Make-up workshops in Tuen Mun seek to bring out transgender beauty
Workshops intended to help transitioning men deal with discrimination
The ability of make-up to create dramatic facial changes may be nothing new, but a series of beauty workshops to be held next month in Tuen Mun is aimed at a very specific group: men who want to become women.
The four-part workshops have been organised by transgender rights advocate Mimi Wong, 58, who had a sex-change operation about four years ago.
Wong approached beauty therapist Tina Chau Wan-ling, 53, who runs a beauty parlour in Tuen Mun, to teach the groups.
"I accepted her invitation with no hesitation," Chau said. "Our aim is to help transitioning transgender people. They may experience discrimination and be refused service elsewhere, so hopefully this workshop will offer them what they need."
The first two lessons will cover skin care and how to dress like a woman, with outfits for different occasions.
"The third lesson will extend to other parts of the body, like the hands, which are quite key to building a sense of softness," Chau said.
The final lesson will teach fundamental make-up skills.
Chau said the main challenges were masking men's facial hair, shaping eyebrows so they were thinner and rounder and using powders to create shadows that appear to slim the face.
Wong is also organising counselling workshops for transgender people and hopes to apply for government funding to start a cafe run as a social enterprise for the lesbian, gay, bisexual, transgender and intersex community. These developments come amid an absence of anti-discrimination laws to protect sexual minorities in the city.
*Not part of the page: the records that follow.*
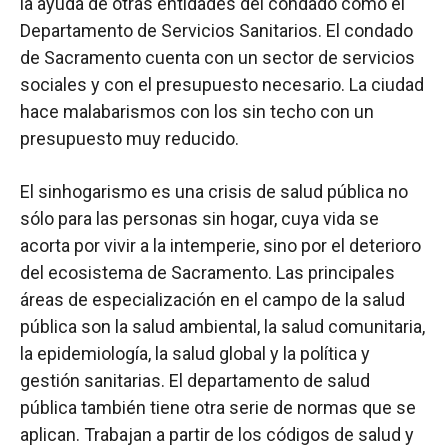
la ayuda de otras entidades del condado como el
Departamento de Servicios Sanitarios. El condado
de Sacramento cuenta con un sector de servicios
sociales y con el presupuesto necesario. La ciudad
hace malabarismos con los sin techo con un
presupuesto muy reducido.
El sinhogarismo es una crisis de salud pública no
sólo para las personas sin hogar, cuya vida se
acorta por vivir a la intemperie, sino por el deterioro
del ecosistema de Sacramento. Las principales
áreas de especialización en el campo de la salud
pública son la salud ambiental, la salud comunitaria,
la epidemiología, la salud global y la política y
gestión sanitarias. El departamento de salud
pública también tiene otra serie de normas que se
aplican. Trabajan a partir de los códigos de salud y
"Among those who have come out, many become jobless and live in poverty," Wong said.
"So the first aim of the enterprise is to offer employment to these people so that they do not need to depend on social security to survive."
The cafe will also act as a community hub, providing other services to the transgender community, such as legal advice and dating services.
Another aim of the cafe is to give the rest of the community opportunities to interact with sexual minorities to make society more tolerant and accepting, Wong said.
Wong added that she has approached the Equal Opportunities Commission and the Hospital Authority to help publicise the social enterprise, and had so far received positive responses.